JAKARTA - Nilai kontrak rupiah di pasar internasional dilaporkan bergerak fluktuatif hingga sempat mendekati angka Rp18.000 per dolar Amerika Serikat (AS) pada sesi perdagangan Kamis (28/5/2026) siang waktu Indonesia dipicu oleh tekanan sentimen kebijakan dalam negeri.
Berdasarkan data perdagangan yang dikutip dari Bloomberg Technoz, mata uang Garuda dibuka mandek pada posisi Rp17.866 per dolar AS pada perdagangan Jumat (29/5/2026) sebelum akhirnya menguat tipis 0,17 persen ke posisi Rp17.836 per dolar AS pada pukul 07:24 WIB.
Kondisi ini berlangsung sesudah rupiah di pasar luar negeri sempat bertengger di level Rp17.984 per dolar AS pada perdagangan hari sebelumnya pukul 10:57 WIB akibat merosotnya sentimen terkait konsistensi kebijakan pemerintah Indonesia.
Faktor penahanan inflasi dalam negeri lewat penjagaan transmisi kenaikan harga minyak dunia supaya tidak berdampak pada harga bahan bakar minyak (BBM) dianggap ikut menjadi pemicu mata uang rupiah kian tergerus di pasar global.
Kepala Ekonom Trimegah Sekuritas Fakhrul Fulvian memaparkan bahwa mata uang nasional saat ini menjadi tumpuan penyesuaian utama dari aneka tekanan ekonomi yang tengah berlangsung.
"Rupiah saat ini sedang berada dalam fase overshooting, di mana pelemahannya sudah bergerak lebih dalam dibanding yang dijustifikasi oleh fundamental jangka panjang Indonesia," kata Fakhrul.

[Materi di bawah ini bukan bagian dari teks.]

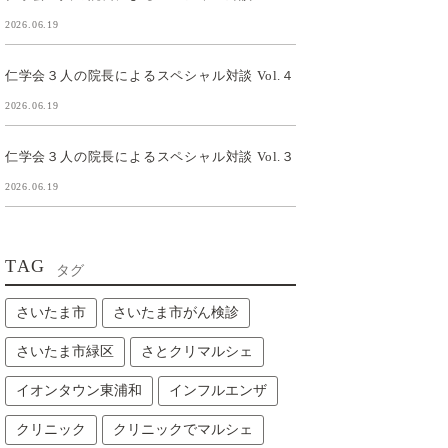
2026.06.19
仁学会３人の院長によるスペシャル対談 Vol.４
2026.06.19
仁学会３人の院長によるスペシャル対談 Vol.３
2026.06.19
TAG
タグ
さいたま市
さいたま市がん検診
さいたま市緑区
さとクリマルシェ
イオンタウン東浦和
インフルエンザ
クリニック
クリニックでマルシェ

Menurut pemaparan Fakhrul, tekanan ekonomi dalam situasi normal akibat melambungnya harga energi global semestinya terbagi ke sektor inflasi, fiskal, domestik, dan sebagian pada nilai tukar.

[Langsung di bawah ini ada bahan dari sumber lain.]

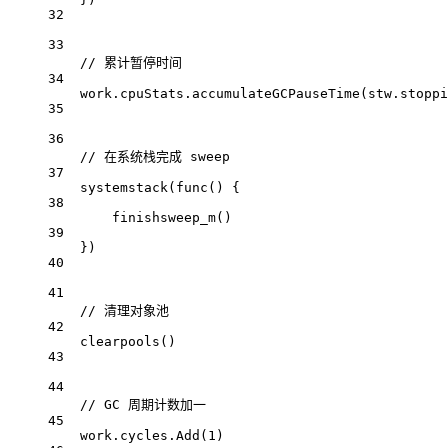
32
33
// 累计暂停时间
34
work.cpuStats.
accumulateGCPauseTime
(stw.stoppi
35
36
// 在系统栈完成 sweep
37
systemstack
(
func
() {
38
finishsweep_m
()
39
})
40
41
// 清理对象池
42
clearpools
()
43
44
// GC 周期计数加一
45
work.cycles.
Add
(
1
)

Struktur ekonomi dalam negeri juga dianggap membebani pergerakan mata uang jika dikomparasikan dengan negara kawasan lain seperti Malaysia yang diuntungkan oleh ekspor minyak, gas, dan CPO ketika harga komoditas menanjak, serta Singapura dengan kerangka kebijakan yang kredibel.

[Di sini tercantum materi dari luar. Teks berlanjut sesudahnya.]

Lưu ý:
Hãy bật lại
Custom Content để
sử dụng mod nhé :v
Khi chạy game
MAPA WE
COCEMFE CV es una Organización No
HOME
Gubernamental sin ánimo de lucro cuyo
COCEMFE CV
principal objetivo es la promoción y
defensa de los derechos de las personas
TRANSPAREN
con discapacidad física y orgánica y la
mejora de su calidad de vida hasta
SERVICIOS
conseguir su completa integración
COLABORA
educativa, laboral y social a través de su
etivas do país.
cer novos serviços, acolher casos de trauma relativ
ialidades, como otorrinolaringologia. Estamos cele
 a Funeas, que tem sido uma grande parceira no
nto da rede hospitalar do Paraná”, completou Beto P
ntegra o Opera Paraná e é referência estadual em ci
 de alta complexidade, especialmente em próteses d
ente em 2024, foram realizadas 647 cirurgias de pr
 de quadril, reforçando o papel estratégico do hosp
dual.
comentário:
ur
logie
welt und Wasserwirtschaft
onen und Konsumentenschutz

"Rupiah saat ini sedang berada dalam fase overshooting, di mana pelemahannya sudah bergerak lebih dalam dibanding yang dijustifikasi oleh fundamental jangka panjang Indonesia," kata Fakhrul.
Kepala Ekonom Bank Permata Josua Pardede mengutarakan struktur ekonomi tiap-tiap negara amat menentukan perilaku mata uangnya, di mana pasar keuangan Singapura yang dalam menjadikannya lebih stabil, sedangkan Thailand yang peka energi tetap memperoleh pasokan devisa dari sektor pariwisata.
Fluktuasi nilai tukar rupiah pada perdagangan hari ini diprediksi masih akan bergerak volatil dengan kecenderungan terkoreksi pada kisaran Rp17.780 sampai Rp17.850 per dolar AS.